With an immediate eye toward expansion, Egnyte Inc., which bills itself as a hybrid, cloud-based file sharing company with an office located in the Spokane Valley, will move that office to downtown Spokane at the beginning of April to better accommodate expected growth.
Egnyte opened its office here in February 2014 in about 6,000 square feet of leased space in the Springfield Center, at 15404 E. Springfield, in Spokane Valley. It soon will occupy the entire second and third floors of the three-story Luigi’s Building, at 245 W. Main, directly above Luigi’s Italian Restaurant.
In all, it will be leasing about 13,000 square feet of renovated space there.
Austin Garner, Egnyte’s director of accounts management here, says the company has entered into a five-year lease there.
Coeur d’Alene-based Riverstone Resources & Construction is the general contractor and is renovating the space. Project manager Matt Bryan says the company began work on the project at the beginning of February and expects to be finished shortly.
Garner says Egnyte expects to add close to a dozen employees by the end of May, and adds he wouldn’t be surprised if the office here has at least 50 employees by year’s end.
Over the next two months, Egnyte will add more business development representatives responsible for adding new customers and more account managers to provide continuous service to its customers who have purchased Egnyte’s service, Garner says.
“Right now, there’s an extremely high level of excitement around the company. We’re growing our post-sale teams, and in software as a service, the purchase is effectively never done because it’s a subscription-based service,” he says.
Egnyte provides software to businesses for their enterprise file synchronization and sharing. The company’s developed technology can store files in a company’s existing data center as well as providing cloud computing storage, Garner says.

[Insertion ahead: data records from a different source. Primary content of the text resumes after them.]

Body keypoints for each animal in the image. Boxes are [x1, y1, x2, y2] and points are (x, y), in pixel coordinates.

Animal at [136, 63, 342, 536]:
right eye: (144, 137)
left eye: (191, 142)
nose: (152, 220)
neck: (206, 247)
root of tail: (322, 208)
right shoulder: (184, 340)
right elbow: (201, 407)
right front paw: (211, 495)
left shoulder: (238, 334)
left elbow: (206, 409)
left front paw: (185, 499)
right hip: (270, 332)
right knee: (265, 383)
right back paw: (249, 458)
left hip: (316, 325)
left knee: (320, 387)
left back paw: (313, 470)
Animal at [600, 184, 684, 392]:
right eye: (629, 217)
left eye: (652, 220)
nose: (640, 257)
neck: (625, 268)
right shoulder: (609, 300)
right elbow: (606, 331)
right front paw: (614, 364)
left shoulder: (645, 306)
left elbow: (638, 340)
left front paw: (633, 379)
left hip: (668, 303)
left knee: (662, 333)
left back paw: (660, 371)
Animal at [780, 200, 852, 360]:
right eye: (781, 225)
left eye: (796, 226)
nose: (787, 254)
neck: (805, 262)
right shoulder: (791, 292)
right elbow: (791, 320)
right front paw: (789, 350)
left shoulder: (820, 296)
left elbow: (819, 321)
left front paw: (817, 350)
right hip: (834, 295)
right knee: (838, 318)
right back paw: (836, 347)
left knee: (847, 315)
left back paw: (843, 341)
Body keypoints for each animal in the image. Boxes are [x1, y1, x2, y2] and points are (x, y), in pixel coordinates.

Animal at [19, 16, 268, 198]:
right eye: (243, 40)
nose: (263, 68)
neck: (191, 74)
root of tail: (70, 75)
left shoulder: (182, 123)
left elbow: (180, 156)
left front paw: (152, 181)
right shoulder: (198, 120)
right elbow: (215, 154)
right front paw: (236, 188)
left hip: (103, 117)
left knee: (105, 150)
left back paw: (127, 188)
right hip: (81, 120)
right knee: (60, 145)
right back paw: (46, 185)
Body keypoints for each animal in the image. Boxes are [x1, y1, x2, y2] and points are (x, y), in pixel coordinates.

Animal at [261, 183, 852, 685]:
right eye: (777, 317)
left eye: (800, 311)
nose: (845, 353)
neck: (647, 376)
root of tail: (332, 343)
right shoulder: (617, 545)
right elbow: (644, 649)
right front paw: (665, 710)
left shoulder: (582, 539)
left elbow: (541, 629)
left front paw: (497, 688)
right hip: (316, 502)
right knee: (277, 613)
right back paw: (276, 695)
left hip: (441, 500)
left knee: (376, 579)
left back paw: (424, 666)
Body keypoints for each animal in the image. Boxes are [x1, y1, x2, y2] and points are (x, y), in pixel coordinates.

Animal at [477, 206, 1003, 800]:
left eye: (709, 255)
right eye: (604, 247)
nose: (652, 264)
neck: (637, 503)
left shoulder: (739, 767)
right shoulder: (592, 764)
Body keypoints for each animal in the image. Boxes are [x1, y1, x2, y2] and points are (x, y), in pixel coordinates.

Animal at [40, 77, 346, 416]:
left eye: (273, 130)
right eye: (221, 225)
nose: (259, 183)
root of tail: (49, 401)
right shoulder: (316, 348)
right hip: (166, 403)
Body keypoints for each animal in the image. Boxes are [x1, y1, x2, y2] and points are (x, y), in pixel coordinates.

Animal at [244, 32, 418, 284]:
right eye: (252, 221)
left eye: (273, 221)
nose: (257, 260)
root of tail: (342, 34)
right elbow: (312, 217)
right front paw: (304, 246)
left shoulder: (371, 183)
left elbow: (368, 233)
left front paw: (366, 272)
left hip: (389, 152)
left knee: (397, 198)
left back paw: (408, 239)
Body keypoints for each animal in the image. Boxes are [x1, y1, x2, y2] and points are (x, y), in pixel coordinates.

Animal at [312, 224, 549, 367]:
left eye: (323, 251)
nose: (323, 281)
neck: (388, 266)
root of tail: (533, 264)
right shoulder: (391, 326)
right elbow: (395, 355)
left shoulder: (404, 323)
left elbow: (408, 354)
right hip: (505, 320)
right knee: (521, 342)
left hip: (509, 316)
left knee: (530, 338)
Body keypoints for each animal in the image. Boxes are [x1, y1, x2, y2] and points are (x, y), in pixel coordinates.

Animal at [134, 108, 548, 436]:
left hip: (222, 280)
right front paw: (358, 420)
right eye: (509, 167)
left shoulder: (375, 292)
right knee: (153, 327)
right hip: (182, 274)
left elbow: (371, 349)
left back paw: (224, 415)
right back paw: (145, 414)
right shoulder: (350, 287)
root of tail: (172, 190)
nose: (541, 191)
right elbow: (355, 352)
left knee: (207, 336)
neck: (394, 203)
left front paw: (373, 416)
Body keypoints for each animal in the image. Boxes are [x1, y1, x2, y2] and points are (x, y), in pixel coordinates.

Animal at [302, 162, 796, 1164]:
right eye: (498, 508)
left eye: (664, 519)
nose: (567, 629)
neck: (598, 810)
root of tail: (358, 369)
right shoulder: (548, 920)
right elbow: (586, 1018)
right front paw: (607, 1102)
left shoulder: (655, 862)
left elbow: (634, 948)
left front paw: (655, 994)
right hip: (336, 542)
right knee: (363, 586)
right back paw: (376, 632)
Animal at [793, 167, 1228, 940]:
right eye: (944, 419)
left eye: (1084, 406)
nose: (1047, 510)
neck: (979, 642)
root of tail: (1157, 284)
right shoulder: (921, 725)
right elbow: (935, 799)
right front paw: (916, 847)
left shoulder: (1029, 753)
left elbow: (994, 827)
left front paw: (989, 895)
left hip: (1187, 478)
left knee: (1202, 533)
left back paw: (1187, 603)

Egnyte has three data centers, which are located in California, North Carolina, and in Amsterdam for its customers based in Europe, he says.
“Our office service is for businesses with between five and 25 employees, business level for those companies between 25 to 100 workers, and enterprise level for those with more than 100 employees,” Garner says.
The cost is $8 per user per month for the company’s office service, $15 per user per month for business-level clients, and starts at $35 per user per month for enterprise-level service, he says.
Egnyte is based in Mountain View, Calif., and was co-founded there in 2007 by CEO Vineet Jain and Chief Customer Officer Rajesh Ram. It has roughly 300 employees at Mountain View, 100 in Poland, 30 in the United Kingdom, and 30 in Spokane, Garner says.
“There’s a buzz about Egnyte, especially in regards to the Spokane office,” he says.
“This office is a testament to the faith headquarters has in our ability to deliver. We had a three-year lease come and go, and now we’re signing a multiyear lease and doing a buildout with twice the space. We’re busting at the seams with excitement,” he says.
Garner first heard of Egnyte in early 2013 when a former supervisor of his at a previous employer left the company for Egnyte.
“They (Egnyte) were looking for people to work remotely, and in a short period, there were three or four of us in Spokane doing that,” he says.
By February 2014, a little more than a half-dozen Egnyte employees had moved into their current office space, and staffing has continued to grow since then.
In a 2014 press release announcing the establishment of the Spokane office, Egnyte cited Spokane’s “diverse talent pool fed by Gonzaga and Washington State University graduates.”
Garner declines to disclose annual revenues for Egnyte, a privately held company.
He says co-founders Jain and Ram started the Silicon Valley-based company recognizing that cloud-based technology to store data and information would soon be the future.
Early in the company’s development, however, the co-founders wondered what would happen if customers could access secured information from both the cloud and on-site, physical servers in a seamless integrated fashion.
As a result, the company now offers its cloud-based platform and a data storage alternative that has the ability to merge both cloud and traditional data servers to fit within an organization’s information technology environment, Garner says.
“With our hybrid model, you don’t have to leave behind your on-premises infrastructure. You can sync your on-premises file server to a cloud file server, so if you have multiple locations with multiple file servers, you can unify all those different locations under what we call a single pane of glass,” he says.
The single pane of glass Garner refers to represents a computer monitor, or the screen of a mobile device, through which a user can access data from the multiple servers in operation.
“I particularly like my personal desktop synced, so I’m syncing my computer to a subset of our folders, which takes the guessing game of ‘where did I store this’ out of it. I can take my computer on the airplane and still have access to my files without internet connections,” Garner says.
He adds, “When I look at the computer, I can see all the same business data in our Mountain View location, our Poland and U.K. location even though I’m in Spokane. Our unique advantage is our ability to sync with on-premises technology with our own proprietary software.”
“We’re almost storage agnostic, and we can integrate with Microsoft Office products, Amazon, Google and our own servers,” Garner says.
In Spokane, he says, Egnyte’s account management team, which provides customer service after businesses purchase Egnyte’s software, is experiencing the fastest level of growth, Garner says.